• [Written task] Copy out the entries below word for word, starting at the first line and ending with the line that contains "saved: saved -> called", that line included.

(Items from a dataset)

------------------------------------------------------------------------

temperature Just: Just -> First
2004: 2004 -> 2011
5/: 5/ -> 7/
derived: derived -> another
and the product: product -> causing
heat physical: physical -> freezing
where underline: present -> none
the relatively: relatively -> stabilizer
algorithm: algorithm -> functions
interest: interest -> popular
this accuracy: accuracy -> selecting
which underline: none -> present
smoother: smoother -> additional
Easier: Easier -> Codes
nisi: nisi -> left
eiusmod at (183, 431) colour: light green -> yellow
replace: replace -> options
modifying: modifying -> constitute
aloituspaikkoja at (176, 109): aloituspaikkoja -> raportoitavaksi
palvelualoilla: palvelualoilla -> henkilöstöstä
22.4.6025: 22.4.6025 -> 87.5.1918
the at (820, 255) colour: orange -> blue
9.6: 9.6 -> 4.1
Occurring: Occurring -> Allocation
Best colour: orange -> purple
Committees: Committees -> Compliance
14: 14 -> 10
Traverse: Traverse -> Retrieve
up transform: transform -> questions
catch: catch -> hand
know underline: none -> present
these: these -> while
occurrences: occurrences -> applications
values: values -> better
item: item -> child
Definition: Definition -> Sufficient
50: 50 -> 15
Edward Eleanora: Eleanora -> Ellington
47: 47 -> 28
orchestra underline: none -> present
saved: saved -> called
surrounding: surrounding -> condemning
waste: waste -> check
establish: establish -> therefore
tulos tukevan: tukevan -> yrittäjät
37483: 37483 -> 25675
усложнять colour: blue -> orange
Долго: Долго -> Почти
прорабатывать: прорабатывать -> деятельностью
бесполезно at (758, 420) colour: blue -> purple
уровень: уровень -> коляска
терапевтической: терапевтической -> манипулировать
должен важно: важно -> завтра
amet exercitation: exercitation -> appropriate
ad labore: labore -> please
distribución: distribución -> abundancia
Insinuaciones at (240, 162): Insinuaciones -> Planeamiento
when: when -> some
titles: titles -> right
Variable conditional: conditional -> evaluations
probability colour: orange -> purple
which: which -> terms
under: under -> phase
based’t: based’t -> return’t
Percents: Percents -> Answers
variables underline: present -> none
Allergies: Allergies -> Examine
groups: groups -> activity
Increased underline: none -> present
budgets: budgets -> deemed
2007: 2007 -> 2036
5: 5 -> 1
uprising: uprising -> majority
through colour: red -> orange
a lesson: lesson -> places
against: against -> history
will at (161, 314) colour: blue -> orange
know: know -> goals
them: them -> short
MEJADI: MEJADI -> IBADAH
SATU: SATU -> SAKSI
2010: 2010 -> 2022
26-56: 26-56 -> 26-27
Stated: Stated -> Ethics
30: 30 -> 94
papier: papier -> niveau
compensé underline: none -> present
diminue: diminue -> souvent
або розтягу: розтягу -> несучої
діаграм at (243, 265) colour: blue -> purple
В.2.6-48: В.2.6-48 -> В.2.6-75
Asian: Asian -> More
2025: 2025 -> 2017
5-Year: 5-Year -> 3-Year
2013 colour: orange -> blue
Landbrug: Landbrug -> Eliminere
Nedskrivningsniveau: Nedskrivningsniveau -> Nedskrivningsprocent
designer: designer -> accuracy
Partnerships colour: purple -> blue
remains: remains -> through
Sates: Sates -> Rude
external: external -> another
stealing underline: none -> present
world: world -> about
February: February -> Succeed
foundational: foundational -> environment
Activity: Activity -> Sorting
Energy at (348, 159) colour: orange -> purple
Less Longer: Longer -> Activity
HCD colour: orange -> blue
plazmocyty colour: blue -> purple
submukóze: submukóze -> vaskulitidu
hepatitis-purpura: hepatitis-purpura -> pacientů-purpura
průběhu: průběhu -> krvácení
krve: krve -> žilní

------------------------------------------------------------------------

• [Exercise answer]
temperature Just: Just -> First
2004: 2004 -> 2011
5/: 5/ -> 7/
derived: derived -> another
and the product: product -> causing
heat physical: physical -> freezing
where underline: present -> none
the relatively: relatively -> stabilizer
algorithm: algorithm -> functions
interest: interest -> popular
this accuracy: accuracy -> selecting
which underline: none -> present
smoother: smoother -> additional
Easier: Easier -> Codes
nisi: nisi -> left
eiusmod at (183, 431) colour: light green -> yellow
replace: replace -> options
modifying: modifying -> constitute
aloituspaikkoja at (176, 109): aloituspaikkoja -> raportoitavaksi
palvelualoilla: palvelualoilla -> henkilöstöstä
22.4.6025: 22.4.6025 -> 87.5.1918
the at (820, 255) colour: orange -> blue
9.6: 9.6 -> 4.1
Occurring: Occurring -> Allocation
Best colour: orange -> purple
Committees: Committees -> Compliance
14: 14 -> 10
Traverse: Traverse -> Retrieve
up transform: transform -> questions
catch: catch -> hand
know underline: none -> present
these: these -> while
occurrences: occurrences -> applications
values: values -> better
item: item -> child
Definition: Definition -> Sufficient
50: 50 -> 15
Edward Eleanora: Eleanora -> Ellington
47: 47 -> 28
orchestra underline: none -> present
saved: saved -> called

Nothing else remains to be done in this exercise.